A exigência de apresentação do comprovante de vacinação se justifica pela necessidade de mapeamento da cobertura vacinal e consequente cumprimento do dever do empregador de garantir um ambiente de trabalho seguro a todos os empregados, em defesa da proteção da vida e da saúde daqueles que atuam presencialmente no mesmo espaço físico. Prioriza-se, assim, o interesse coletivo frente ao particular. 

Optando-se pela exigência do comprovante de vacinação tendo como base a proteção à vida e à incolumidade física de seus empregados e o cumprimento de obrigação legal de fornecimento de um ambiente laboral seguro e saudável, a empresa deverá ainda tomar alguns cuidados adicionais para que as diretrizes da LGPD sejam observadas.  

É indispensável que a companhia informe previamente aos seus empregados o motivo da solicitação, como se dará o tratamento das informações e que limite o uso dos dados à finalidade que justificou a coleta, jamais utilizando-as para fins discriminatórios ou para prejudicar/limitar direitos dos empregados que não tiverem sido imunizados.

Após a coleta das informações a empresa não poderá, por exemplo, divulgar os nomes dos empregados que não tomaram a vacina. 

Para não violar a intimidade de seus empregados a empresa também deve armazenar os dados levantados de forma segura, adotando medidas internas capazes de protegê-los de acessos não autorizados e de eventos acidentais que possam culminar em seu vazamento. Para tanto, é recomendado que o acesso às informações seja reduzido e concedido apenas àqueles cuja participação no tratamento dos dados seja indispensável. 

Caso a empresa deixe de tomar algum desses cuidados, poderá sofrer sanções administrativas que podem variar de advertência, aplicação de multas que podem chegar a 2% de seu faturamento (limitada a 50 milhões de reais) e até a proibição total no tratamento dos dados, isso sem contar a possiblidade de publicidade da infração, risco que deve ser evitado em tempos de “cancelamento” virtual. 
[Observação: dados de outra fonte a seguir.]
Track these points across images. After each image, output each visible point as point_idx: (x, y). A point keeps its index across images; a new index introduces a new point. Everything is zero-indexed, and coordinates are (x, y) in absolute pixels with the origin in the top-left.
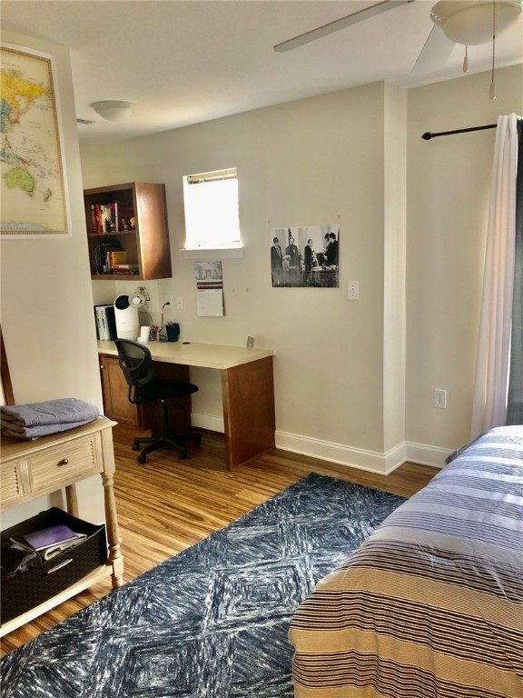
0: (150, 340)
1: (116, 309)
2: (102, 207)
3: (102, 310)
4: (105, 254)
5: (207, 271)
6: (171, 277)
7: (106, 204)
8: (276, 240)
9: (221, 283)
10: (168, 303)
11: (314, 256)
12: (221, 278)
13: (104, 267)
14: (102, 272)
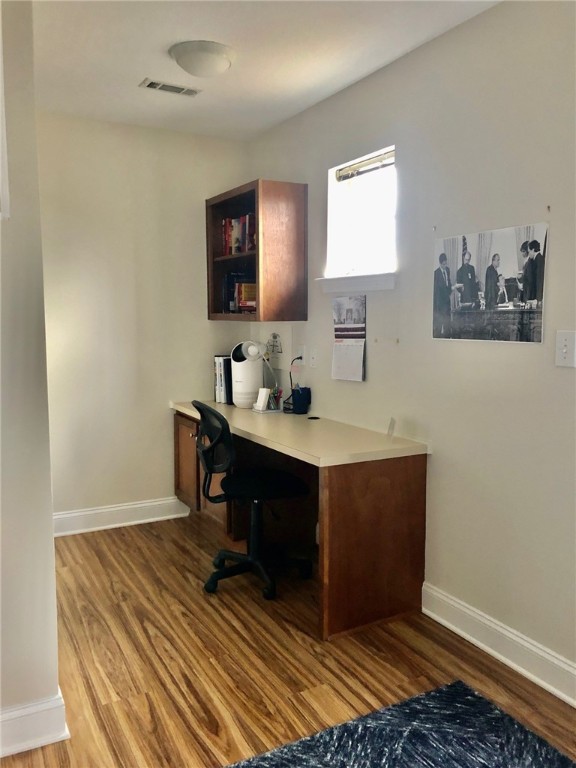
0: (268, 407)
1: (232, 361)
2: (233, 221)
3: (220, 361)
4: (234, 287)
5: (348, 311)
6: (306, 319)
7: (236, 216)
8: (443, 258)
9: (364, 329)
10: (301, 358)
11: (502, 284)
12: (365, 322)
13: (231, 304)
14: (228, 310)
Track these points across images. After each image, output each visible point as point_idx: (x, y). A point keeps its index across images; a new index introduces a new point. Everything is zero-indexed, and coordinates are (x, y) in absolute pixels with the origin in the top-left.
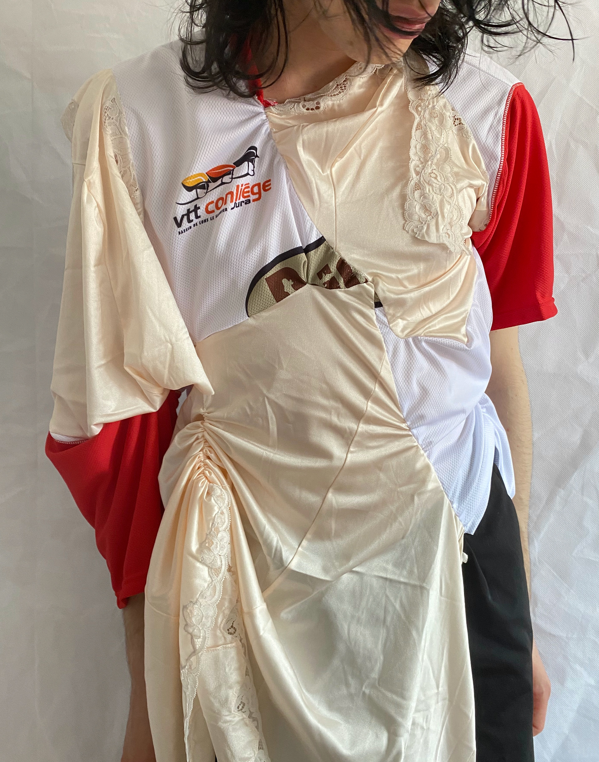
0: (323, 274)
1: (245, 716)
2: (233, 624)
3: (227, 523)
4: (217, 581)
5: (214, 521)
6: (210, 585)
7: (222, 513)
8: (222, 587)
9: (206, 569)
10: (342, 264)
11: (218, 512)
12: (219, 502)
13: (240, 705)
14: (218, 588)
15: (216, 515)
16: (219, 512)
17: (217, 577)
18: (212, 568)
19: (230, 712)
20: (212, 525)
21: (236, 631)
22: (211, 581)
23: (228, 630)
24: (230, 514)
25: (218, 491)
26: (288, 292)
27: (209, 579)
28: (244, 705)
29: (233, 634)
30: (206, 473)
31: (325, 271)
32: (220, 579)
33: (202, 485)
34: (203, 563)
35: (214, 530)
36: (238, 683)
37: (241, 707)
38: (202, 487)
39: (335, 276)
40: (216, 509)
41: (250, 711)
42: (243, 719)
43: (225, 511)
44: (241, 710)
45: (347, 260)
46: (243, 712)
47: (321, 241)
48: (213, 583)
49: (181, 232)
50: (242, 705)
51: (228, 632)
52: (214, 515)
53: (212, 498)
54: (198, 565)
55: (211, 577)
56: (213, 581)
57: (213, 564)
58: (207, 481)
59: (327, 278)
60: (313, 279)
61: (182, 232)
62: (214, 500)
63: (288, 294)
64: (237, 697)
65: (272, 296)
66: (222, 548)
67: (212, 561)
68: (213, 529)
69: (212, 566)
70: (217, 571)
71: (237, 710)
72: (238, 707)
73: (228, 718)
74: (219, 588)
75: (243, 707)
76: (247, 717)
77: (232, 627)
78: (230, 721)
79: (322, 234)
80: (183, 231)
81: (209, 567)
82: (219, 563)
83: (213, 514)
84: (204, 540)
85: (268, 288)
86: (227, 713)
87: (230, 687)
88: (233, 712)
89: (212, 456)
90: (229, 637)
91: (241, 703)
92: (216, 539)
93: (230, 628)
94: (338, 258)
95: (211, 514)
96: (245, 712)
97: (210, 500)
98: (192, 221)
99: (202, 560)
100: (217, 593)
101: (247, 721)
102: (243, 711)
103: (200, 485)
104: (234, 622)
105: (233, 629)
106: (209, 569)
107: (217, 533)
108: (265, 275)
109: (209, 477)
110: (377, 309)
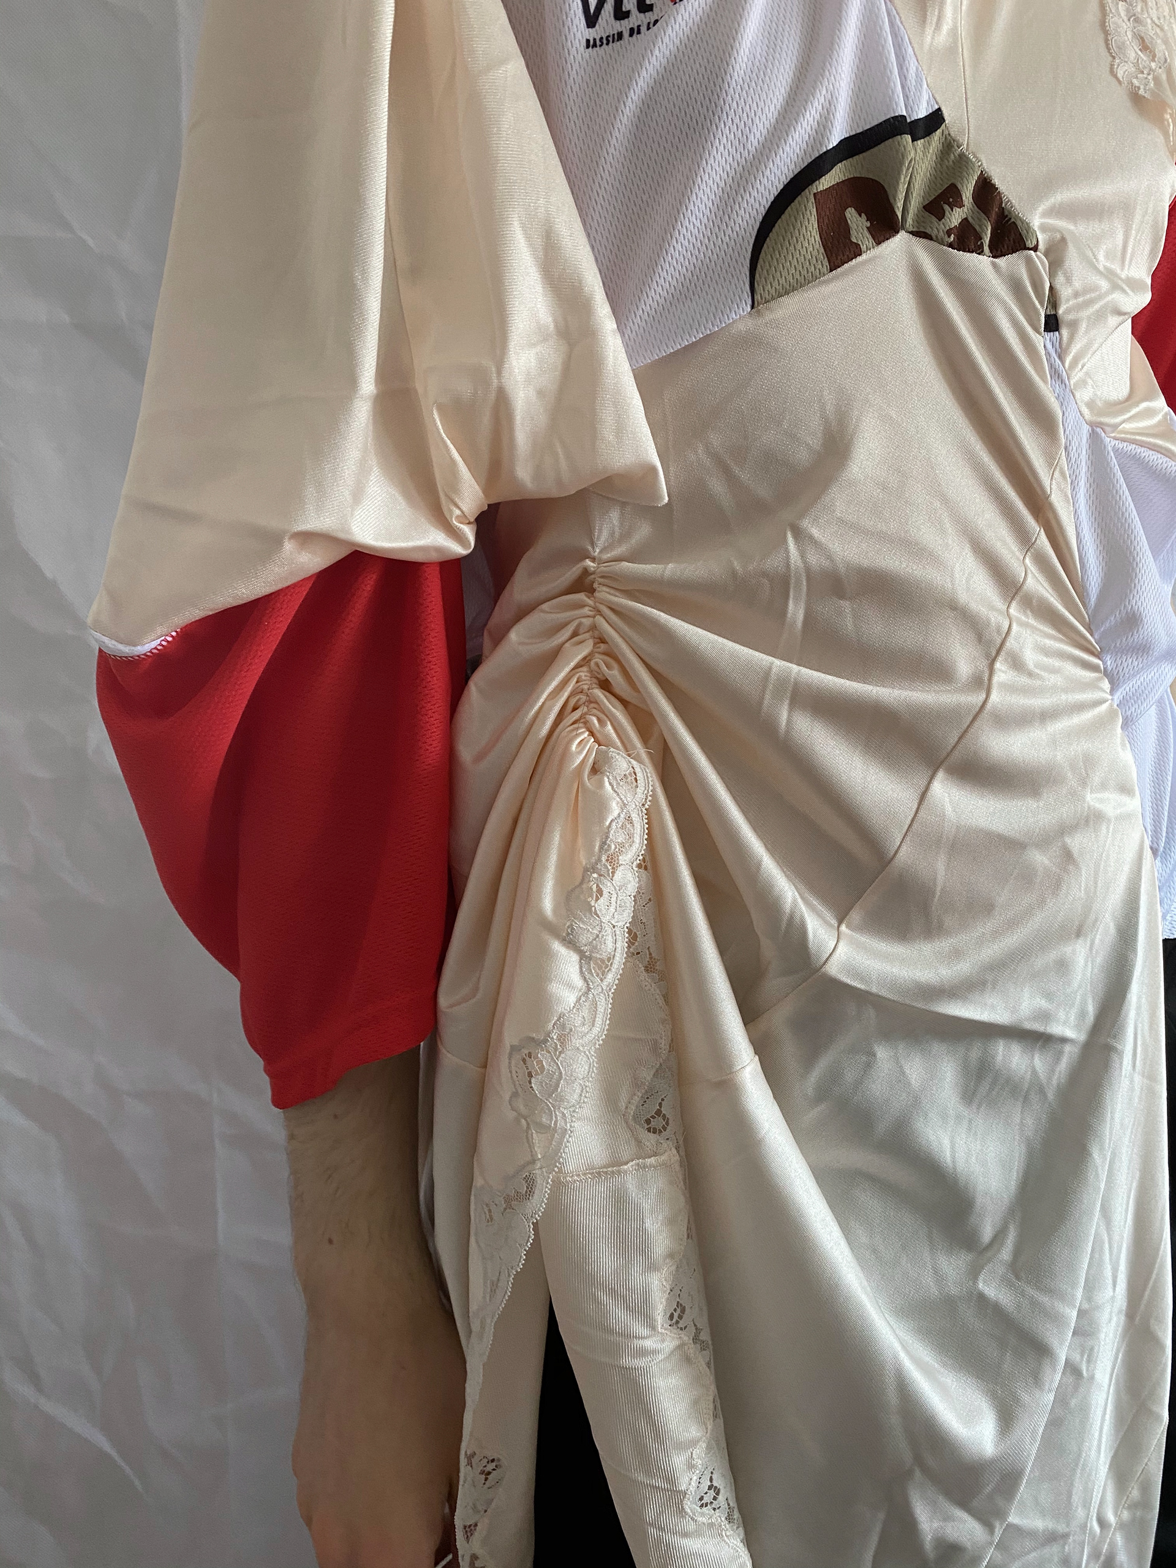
0: (946, 207)
1: (685, 1338)
2: (660, 1105)
3: (637, 847)
4: (600, 990)
5: (607, 837)
6: (583, 999)
7: (629, 819)
8: (610, 1006)
9: (575, 957)
10: (986, 190)
11: (619, 815)
12: (621, 791)
13: (675, 1310)
14: (601, 1009)
15: (614, 824)
16: (622, 816)
17: (602, 980)
18: (590, 958)
19: (653, 1328)
20: (601, 848)
21: (667, 1124)
22: (584, 989)
23: (648, 1121)
24: (647, 826)
25: (621, 763)
26: (860, 243)
27: (579, 982)
28: (683, 1311)
29: (660, 1132)
30: (592, 721)
31: (951, 200)
32: (608, 986)
33: (578, 750)
34: (570, 943)
35: (607, 860)
36: (671, 1255)
37: (676, 1317)
38: (580, 752)
39: (970, 219)
40: (615, 809)
41: (695, 1325)
42: (680, 1347)
43: (635, 816)
44: (677, 1322)
45: (996, 181)
46: (681, 1329)
47: (935, 119)
48: (591, 996)
49: (592, 42)
50: (679, 1310)
51: (646, 1127)
52: (607, 823)
53: (606, 779)
54: (557, 946)
55: (585, 980)
56: (589, 989)
57: (596, 948)
58: (593, 740)
59: (955, 217)
60: (918, 220)
61: (595, 45)
62: (610, 784)
63: (858, 252)
64: (669, 1291)
65: (822, 250)
66: (621, 907)
67: (595, 939)
68: (604, 858)
69: (591, 952)
70: (604, 966)
71: (669, 1322)
72: (671, 1317)
73: (649, 1344)
74: (604, 1006)
75: (680, 1317)
76: (691, 1341)
77: (658, 1112)
78: (654, 1352)
79: (937, 103)
80: (598, 43)
81: (582, 954)
82: (610, 945)
83: (606, 820)
84: (577, 883)
85: (816, 226)
86: (645, 1332)
87: (652, 1267)
88: (660, 1331)
89: (614, 675)
90: (650, 1139)
91: (677, 1306)
92: (609, 884)
93: (653, 1117)
94: (977, 170)
95: (602, 819)
96: (685, 1327)
97: (601, 785)
98: (626, 15)
99: (568, 934)
100: (599, 1021)
101: (692, 1349)
102: (680, 1325)
103: (574, 747)
104: (663, 1100)
105: (660, 1119)
106: (581, 959)
107: (613, 868)
108: (814, 185)
109: (599, 732)
110: (1048, 335)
Como demonstrado, a LGPD mudou a forma como os dados pessoais devem ser tratados, com significativo impacto nas relações de trabalho que, pela sua própria natureza, exigem a gestão de informações consideradas sensíveis. Por este motivo ao exigir o comprovante de vacinação, as empresas devem agir com transparência, adequando seus procedimentos internos para garantir o cumprimento da LGPD e, em paralelo, mitigar os riscos decorrentes da gestão dos dados vacinais de seus empregados.